Third, when it came up only one of the three external drives from the StorEdge was present, and I could not figure out where the others had gone. (It took me a while to figure this out; when first I realized my first mistake, I thought I'd installed over all the home directories. That was an awful moment.)

It took a lot of Googling to figure out what I should have already known about Solaris in general, and what should have been documented about this machine in particular: that /kernel/drv/sd.conf had been modified to add additional entries for LUNs that otherwise Solaris wouldn't have looked for.

(Many thanks to Brandon Hutchinson, whose entry on this very subject saved my butt. I wrote him a grateful email, and I wish him the best.)

(Incidentally, a reconfiguration reboot on a VS480 takes between 10 and 25 minutes. It's not a fast process. Also not a fast process is installing Solaris patches; I spent at least two hours on this all told, not counting reconfiguration reboots.)
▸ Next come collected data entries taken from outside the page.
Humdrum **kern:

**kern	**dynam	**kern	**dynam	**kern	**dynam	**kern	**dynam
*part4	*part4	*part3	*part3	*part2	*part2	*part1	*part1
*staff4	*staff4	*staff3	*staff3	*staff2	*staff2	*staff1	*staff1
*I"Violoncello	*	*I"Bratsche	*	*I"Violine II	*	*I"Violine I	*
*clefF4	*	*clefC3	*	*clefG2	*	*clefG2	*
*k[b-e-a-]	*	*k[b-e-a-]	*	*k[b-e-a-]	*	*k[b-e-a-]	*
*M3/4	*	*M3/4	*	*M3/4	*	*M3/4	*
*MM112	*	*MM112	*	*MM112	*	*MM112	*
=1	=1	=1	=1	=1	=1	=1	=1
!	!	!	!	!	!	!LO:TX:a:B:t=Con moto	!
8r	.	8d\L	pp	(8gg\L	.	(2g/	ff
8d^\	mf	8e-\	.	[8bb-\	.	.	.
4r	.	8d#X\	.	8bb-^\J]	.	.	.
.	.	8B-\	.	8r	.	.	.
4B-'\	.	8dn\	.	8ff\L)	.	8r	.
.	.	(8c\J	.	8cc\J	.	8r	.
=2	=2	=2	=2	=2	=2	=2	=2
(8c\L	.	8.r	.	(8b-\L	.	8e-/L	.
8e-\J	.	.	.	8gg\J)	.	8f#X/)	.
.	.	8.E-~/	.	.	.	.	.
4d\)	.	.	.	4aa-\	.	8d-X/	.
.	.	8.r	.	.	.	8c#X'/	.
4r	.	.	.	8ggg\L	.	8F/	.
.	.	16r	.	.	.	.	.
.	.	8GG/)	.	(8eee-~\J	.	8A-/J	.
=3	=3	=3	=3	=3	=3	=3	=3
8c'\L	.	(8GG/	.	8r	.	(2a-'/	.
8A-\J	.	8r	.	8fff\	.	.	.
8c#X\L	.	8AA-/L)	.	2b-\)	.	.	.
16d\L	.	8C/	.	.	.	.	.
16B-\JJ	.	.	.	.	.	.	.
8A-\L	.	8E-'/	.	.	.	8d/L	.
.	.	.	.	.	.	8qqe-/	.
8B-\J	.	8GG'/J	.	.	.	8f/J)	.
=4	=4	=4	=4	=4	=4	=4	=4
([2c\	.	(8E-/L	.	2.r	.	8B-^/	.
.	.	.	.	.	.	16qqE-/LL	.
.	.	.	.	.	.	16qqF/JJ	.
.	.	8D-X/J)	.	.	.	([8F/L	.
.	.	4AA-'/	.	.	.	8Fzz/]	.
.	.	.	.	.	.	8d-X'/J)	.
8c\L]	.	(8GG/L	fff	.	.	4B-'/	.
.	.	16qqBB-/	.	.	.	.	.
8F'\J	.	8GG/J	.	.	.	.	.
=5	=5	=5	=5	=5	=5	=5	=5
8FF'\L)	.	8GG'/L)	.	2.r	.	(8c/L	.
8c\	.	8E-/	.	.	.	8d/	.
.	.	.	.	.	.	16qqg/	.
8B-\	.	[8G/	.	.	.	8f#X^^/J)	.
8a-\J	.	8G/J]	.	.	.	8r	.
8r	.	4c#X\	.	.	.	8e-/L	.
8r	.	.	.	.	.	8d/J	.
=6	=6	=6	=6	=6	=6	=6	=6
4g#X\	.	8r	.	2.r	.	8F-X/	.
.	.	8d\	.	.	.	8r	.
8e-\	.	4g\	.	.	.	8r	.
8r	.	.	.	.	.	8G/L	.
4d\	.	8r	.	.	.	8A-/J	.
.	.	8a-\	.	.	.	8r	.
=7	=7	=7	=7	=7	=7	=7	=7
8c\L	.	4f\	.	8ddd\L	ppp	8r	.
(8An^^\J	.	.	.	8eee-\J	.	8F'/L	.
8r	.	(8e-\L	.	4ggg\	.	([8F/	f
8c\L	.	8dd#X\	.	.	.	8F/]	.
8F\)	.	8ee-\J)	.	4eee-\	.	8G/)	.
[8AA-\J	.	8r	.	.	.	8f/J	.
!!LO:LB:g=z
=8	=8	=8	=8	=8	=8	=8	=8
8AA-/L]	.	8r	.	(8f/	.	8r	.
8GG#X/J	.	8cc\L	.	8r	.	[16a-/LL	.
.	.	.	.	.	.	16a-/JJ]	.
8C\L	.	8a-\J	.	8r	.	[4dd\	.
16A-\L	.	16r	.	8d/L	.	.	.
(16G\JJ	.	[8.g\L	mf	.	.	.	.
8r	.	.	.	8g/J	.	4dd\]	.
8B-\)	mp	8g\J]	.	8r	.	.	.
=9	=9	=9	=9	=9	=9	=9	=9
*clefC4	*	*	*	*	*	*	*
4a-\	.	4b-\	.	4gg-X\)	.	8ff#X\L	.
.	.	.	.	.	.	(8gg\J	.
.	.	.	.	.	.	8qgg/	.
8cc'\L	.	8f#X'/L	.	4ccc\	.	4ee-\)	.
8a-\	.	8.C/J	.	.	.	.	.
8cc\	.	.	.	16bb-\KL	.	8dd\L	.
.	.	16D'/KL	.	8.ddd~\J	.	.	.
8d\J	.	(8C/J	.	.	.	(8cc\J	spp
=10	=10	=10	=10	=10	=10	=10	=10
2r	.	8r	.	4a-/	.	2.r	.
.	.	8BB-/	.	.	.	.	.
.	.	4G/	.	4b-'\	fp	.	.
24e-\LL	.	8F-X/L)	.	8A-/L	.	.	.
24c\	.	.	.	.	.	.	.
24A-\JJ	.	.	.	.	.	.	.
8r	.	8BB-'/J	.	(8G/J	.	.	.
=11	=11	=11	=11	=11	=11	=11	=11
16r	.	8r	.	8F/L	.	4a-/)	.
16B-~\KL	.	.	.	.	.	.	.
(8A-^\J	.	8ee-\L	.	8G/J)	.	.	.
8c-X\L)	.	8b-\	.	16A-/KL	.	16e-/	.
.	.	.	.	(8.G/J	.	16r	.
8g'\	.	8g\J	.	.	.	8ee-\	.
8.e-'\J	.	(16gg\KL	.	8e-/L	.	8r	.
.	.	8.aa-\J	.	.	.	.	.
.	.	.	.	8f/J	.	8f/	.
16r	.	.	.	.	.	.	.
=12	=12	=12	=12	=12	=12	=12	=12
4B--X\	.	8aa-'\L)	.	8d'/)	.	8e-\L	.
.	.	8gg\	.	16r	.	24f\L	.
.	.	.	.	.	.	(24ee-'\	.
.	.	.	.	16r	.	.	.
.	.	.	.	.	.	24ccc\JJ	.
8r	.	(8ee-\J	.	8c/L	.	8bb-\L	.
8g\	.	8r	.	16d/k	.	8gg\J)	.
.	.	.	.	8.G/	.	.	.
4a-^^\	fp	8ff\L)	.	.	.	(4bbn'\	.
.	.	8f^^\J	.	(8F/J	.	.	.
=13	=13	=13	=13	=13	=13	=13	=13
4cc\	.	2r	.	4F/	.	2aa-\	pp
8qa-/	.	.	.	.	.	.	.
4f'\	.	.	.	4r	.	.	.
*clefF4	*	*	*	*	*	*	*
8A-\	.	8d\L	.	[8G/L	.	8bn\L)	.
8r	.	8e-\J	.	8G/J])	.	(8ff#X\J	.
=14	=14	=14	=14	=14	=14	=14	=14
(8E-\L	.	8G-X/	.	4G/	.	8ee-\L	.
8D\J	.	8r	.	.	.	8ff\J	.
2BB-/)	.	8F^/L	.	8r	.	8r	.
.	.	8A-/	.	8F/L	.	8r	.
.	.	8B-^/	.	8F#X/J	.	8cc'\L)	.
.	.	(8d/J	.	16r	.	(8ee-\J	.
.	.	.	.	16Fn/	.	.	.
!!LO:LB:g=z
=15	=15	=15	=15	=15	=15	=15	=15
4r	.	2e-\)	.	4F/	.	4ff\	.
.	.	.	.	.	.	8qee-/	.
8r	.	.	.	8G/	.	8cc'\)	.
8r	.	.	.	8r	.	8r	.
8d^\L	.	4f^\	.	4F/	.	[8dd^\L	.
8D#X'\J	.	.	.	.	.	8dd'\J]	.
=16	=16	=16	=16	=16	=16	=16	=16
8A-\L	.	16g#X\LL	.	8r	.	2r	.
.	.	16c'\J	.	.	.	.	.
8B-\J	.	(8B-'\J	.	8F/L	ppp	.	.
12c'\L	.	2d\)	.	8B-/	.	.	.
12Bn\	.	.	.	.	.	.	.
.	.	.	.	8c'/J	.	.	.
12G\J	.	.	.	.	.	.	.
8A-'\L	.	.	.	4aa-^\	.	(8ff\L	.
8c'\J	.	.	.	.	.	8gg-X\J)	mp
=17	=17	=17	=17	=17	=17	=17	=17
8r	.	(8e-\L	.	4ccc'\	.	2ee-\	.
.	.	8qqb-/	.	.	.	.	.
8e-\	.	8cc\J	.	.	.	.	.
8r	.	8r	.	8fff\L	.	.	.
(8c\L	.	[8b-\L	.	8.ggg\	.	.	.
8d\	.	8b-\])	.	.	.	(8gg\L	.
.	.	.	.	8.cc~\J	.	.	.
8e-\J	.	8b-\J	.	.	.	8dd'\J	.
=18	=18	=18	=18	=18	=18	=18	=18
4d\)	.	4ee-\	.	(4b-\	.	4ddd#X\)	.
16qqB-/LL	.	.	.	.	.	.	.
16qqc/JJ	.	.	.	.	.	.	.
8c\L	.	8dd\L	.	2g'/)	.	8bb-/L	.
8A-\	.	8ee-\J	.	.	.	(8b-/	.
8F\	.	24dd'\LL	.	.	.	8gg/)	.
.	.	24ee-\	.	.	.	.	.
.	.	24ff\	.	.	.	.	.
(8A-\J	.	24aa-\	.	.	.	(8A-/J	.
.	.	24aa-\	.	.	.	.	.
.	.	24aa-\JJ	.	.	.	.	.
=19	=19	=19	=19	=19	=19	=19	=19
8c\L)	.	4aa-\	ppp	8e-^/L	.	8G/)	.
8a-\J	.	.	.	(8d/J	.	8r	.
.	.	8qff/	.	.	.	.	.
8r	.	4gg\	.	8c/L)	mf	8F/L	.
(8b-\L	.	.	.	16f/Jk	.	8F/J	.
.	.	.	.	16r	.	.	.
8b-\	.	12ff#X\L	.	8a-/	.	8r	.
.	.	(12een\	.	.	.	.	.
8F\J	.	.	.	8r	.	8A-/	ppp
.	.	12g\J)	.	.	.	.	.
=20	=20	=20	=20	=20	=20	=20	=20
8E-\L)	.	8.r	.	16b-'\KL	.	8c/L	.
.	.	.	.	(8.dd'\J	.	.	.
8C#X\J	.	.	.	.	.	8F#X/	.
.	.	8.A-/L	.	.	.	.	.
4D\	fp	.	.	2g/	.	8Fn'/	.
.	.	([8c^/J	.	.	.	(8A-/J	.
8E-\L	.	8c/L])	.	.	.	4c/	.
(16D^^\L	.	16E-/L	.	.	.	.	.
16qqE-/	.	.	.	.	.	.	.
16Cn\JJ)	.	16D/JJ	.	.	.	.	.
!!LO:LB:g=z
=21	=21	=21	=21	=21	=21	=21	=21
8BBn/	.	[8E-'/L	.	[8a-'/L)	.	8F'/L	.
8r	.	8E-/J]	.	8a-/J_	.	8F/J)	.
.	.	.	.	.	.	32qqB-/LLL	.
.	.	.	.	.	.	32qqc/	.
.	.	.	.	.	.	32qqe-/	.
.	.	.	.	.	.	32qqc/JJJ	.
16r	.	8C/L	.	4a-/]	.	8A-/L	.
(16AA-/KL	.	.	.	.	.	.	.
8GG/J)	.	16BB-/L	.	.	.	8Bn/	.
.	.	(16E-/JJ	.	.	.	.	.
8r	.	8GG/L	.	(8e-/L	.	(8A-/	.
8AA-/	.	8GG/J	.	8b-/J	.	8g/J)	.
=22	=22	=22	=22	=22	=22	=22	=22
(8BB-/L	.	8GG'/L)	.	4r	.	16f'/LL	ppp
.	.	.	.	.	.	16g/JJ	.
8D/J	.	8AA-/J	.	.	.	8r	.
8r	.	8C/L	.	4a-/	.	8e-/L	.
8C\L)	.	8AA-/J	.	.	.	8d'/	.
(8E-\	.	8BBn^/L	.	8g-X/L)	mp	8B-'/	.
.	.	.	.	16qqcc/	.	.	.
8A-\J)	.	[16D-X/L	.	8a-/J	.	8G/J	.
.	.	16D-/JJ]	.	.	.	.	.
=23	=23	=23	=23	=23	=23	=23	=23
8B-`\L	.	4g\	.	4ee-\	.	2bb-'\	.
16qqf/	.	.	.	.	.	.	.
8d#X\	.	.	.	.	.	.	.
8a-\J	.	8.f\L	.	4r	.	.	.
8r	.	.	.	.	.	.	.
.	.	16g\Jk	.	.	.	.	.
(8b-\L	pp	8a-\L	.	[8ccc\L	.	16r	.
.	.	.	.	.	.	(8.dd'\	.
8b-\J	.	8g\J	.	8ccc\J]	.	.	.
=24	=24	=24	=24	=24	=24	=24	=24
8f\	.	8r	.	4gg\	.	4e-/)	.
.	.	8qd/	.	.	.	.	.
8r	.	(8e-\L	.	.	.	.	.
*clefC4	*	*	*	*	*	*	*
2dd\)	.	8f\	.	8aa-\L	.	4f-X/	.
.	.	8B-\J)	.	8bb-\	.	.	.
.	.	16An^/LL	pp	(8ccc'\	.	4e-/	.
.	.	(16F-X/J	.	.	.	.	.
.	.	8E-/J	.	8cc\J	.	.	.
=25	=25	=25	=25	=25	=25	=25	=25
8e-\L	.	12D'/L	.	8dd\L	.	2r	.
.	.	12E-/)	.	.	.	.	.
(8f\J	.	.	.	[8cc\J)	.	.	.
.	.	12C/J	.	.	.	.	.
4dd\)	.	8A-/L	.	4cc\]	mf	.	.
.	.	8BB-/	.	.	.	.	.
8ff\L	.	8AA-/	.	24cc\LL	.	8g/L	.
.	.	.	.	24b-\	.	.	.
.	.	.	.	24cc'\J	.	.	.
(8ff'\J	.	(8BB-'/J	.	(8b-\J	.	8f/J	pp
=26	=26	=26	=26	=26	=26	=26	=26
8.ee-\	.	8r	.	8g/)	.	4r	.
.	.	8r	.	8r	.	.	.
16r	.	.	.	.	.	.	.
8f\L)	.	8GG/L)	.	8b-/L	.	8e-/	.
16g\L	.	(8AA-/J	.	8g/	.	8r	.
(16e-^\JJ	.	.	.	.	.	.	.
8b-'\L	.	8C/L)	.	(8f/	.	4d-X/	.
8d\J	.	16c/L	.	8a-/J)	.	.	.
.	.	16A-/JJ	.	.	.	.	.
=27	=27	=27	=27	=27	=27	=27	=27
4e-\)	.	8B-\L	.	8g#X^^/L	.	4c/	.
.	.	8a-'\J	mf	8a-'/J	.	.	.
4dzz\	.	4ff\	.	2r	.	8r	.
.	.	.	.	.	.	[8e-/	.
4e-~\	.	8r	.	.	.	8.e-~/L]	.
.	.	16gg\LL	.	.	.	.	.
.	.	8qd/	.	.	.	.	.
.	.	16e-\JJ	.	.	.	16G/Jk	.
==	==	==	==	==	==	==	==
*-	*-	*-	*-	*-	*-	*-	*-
I restored the one home directory (having recreated it in ZFS…one bright spot in all that) and mounted the others. All this got me, at 6pm, where I should have been at noon.

I was there 'til 11:30pm on Saturday fixing things up to the point where it was more or less ready for SSH-based logins. Then I took a cab home. Then I came in yesterday at 10am and got almost everything else working: SunRays (oh, the new desktop is beautiful), printing, software, and I can't even remember what all at this point.

I took lots of notes and did everything from within screen with logging turned on. (Bonus points for next time: set the prompt to show the time, so I can tell what order I did things in.) I'll be going over all of it to do things better next time.

Here's some stuff I already know:

(Incidentally, on that front I owe Blastwave an apology: right on the goddamn HOWTO page there's a section on automation. My mistake. But I still don't like the fact that the remove option (-r) is undocumented, and presumably undocumented because of the warning it prints that it's not very smart and shouldn't be used.)

Sometimes it really amazes me that I get paid to do this work because it's so much fun. And sometimes I'm amazed because I figure I shouldn't be allowed to touch computers with a ten-foot pole.

I'm feeling pretty damned humble this morning. With luck that feeling will stay.